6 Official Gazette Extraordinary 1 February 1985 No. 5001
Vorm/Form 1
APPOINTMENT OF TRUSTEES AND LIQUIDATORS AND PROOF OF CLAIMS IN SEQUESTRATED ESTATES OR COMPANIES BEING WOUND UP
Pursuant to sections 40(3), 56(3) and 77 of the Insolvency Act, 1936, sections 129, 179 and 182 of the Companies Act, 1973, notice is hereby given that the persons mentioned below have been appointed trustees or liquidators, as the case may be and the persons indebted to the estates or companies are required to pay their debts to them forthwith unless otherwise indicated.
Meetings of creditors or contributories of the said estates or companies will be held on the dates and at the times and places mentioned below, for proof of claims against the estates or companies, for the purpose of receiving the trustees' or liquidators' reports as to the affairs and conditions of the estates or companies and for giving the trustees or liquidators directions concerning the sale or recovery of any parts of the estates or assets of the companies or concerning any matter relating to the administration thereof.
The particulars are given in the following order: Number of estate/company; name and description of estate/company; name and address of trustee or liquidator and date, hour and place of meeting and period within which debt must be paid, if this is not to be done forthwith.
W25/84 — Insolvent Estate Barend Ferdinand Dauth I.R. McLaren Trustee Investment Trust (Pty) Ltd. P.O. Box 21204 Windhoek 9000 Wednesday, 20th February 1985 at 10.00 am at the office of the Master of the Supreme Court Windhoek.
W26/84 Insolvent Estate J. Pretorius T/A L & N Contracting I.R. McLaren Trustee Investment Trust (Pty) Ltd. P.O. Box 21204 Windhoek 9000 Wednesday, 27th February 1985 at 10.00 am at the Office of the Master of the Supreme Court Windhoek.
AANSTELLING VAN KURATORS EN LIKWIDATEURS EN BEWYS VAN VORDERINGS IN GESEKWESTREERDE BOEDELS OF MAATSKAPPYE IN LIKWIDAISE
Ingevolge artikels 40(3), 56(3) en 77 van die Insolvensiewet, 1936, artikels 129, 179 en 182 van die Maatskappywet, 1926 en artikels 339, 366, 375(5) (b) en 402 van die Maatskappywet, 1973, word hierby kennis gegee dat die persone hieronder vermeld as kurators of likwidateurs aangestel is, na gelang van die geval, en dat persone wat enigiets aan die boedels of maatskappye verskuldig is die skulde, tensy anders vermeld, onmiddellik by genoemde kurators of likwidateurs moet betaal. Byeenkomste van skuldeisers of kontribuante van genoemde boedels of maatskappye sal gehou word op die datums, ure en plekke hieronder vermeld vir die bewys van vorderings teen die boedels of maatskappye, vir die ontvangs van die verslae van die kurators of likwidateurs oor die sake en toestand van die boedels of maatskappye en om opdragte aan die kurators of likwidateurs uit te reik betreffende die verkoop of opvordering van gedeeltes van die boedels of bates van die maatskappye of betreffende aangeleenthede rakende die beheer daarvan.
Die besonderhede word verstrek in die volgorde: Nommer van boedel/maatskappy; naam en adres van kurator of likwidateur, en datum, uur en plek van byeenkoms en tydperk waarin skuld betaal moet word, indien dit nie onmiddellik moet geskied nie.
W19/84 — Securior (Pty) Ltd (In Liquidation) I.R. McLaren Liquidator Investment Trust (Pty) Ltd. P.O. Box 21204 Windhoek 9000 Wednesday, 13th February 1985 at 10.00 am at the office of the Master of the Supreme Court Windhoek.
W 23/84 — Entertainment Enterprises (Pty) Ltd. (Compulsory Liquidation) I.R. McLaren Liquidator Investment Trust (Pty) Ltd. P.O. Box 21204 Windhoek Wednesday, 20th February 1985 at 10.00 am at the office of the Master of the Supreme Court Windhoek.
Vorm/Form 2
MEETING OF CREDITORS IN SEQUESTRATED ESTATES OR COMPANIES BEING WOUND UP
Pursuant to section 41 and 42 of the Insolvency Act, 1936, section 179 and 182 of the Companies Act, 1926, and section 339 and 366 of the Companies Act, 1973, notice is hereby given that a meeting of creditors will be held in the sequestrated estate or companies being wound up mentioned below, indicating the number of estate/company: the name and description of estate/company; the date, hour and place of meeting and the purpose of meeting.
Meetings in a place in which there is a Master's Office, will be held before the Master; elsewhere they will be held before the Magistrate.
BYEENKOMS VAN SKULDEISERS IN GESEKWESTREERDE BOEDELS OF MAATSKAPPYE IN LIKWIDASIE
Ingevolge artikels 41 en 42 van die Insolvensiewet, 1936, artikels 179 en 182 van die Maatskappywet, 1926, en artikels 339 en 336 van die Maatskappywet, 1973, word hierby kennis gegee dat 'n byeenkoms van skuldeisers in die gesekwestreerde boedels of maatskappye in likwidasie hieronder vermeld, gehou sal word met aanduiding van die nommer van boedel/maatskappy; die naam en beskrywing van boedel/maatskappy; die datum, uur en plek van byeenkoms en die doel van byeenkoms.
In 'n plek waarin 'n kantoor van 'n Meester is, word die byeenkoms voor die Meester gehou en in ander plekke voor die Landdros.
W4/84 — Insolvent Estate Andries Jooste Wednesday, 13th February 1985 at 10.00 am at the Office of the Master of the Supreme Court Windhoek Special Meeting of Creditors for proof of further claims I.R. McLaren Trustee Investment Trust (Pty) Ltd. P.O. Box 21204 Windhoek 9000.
|---|
• **What to work on**
Look through the material above for "notice" and copy the lines that have it.

• **Answer space**
Pursuant to sections 40(3), 56(3) and 77 of the Insolvency Act, 1936, sections 129, 179 and 182 of the Companies Act, 1973, notice is hereby given that the persons mentioned below have been appointed trustees or liquidators, as the case may be and the persons indebted to the estates or companies are required to pay their debts to them forthwith unless otherwise indicated.
Pursuant to section 41 and 42 of the Insolvency Act, 1936, section 179 and 182 of the Companies Act, 1926, and section 339 and 366 of the Companies Act, 1973, notice is hereby given that a meeting of creditors will be held in the sequestrated estate or companies being wound up mentioned below, indicating the number of estate/company: the name and description of estate/company; the date, hour and place of meeting and the purpose of meeting.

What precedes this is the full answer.